23/05/2013

Um pequeno e belo comentário à Salve Regina.

J.-K. Huysmans
A Caminho, primeiro romance
da trilogia autobiográfica do autor

Esta magnífica exortação parece decompor-se no seu conjunto, representar os três estados diferentes da alma, significar a tríplice fase da humanidade, durante a sua juventude, a sua maturidade e o seu declinar; ela é, em uma palavra, o essencial resumo da oração, em todas as idades.
É, a princípio, o cântico de exultação, a saudação jubilosa do ser ainda pequeno, balbuciando carícias respeitosas, acariciando com palavras de doçura, com meiguices de criança que procura amimar a sua mãe; é a Salve Regina, Mater misericordiae, vita, dulcedo et spes nostra, salve.
Depois esta alma, tão cândida, tão simplesmente feliz, cresce e, conhecendo as derrotas voluntárias do pensamento, as perdas repetidas das faltas, ela junta as mãos e pede, soluçando, uma ajuda.

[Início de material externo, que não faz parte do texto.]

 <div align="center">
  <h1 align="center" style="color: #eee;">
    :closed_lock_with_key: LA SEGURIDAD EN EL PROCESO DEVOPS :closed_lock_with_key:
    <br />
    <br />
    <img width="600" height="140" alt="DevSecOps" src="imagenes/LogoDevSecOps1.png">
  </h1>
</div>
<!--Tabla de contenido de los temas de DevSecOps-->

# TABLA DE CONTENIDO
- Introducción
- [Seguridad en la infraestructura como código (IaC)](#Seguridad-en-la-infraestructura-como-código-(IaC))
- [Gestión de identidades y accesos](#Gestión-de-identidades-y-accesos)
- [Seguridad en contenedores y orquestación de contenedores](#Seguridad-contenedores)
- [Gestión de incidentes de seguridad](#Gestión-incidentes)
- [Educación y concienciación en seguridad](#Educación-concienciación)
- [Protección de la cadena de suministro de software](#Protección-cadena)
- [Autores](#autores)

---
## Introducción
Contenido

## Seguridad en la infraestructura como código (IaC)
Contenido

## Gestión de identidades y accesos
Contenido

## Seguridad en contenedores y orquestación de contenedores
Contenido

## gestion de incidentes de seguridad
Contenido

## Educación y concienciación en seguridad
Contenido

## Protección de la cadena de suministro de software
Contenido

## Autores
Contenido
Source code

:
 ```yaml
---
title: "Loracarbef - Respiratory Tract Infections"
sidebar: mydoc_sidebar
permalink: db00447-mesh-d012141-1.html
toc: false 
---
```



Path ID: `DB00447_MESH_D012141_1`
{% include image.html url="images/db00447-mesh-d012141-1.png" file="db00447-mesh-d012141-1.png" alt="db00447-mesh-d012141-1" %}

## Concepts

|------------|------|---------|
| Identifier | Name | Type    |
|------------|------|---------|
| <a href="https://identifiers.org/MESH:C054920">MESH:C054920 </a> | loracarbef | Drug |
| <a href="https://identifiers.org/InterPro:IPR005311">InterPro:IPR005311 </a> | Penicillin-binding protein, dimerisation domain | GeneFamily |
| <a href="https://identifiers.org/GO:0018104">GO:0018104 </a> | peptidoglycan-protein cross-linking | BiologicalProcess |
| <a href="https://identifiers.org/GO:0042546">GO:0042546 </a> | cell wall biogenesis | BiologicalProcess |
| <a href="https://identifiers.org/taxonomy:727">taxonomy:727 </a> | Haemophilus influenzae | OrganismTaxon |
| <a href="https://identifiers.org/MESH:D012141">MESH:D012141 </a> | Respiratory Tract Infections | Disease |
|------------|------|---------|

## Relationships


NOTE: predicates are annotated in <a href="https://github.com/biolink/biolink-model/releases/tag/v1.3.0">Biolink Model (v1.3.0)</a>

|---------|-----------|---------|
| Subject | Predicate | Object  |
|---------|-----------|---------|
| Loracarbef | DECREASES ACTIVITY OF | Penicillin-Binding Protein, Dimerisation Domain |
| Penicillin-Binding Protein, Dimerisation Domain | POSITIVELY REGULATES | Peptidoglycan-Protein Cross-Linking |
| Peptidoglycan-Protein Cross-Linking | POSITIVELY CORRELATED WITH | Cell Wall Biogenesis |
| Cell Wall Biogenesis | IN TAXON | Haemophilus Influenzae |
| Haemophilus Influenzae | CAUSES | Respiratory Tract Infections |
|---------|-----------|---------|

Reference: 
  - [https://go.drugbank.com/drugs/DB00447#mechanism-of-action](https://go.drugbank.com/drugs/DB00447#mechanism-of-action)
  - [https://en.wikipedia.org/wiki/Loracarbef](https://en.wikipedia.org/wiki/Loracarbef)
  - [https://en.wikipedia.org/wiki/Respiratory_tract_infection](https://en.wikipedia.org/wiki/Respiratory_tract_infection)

Ela já não adora sorrindo, mas chorando; é o Ad te clamamos exsules filii Hevae; ad te suspiramos gementes et flentes in hac lacrymarum vale.
Enfim chega a velhice; a alma jaz, atormentada pela saudade dos avisos desdenhados, pelo pesar das graças perdidas; e, tornando-se mais lamentosa, mais fraca, ela espanta-se diante da sua libertação, diante da destruição da sua prisão carnal que sente próxima; então pensa na eterna inanição daqueles a quem o Juiz condena, e implora de joelhos a Advogada da terra, a Protetora do céu; é o Eia ergo Advocata mostra, illos tuos misericordes oculos ad nos converte et Jesum benedictum fructum ventris tui nobis post hoc exsilium ostende.
E a esta quintessência de oração que Pedro de Compostela ou Hermann Contract compôs, São Bernardo, num acesso de hiperdulia, ajunta as três invocações do fim: O clemens, o pia, o dulcis Virgo Maria. Elas selam a inimitável prosa, como com um tríplice sinete, por estes três gritos de amor que reconduzem o hino à adoração acariciadora do seu começo.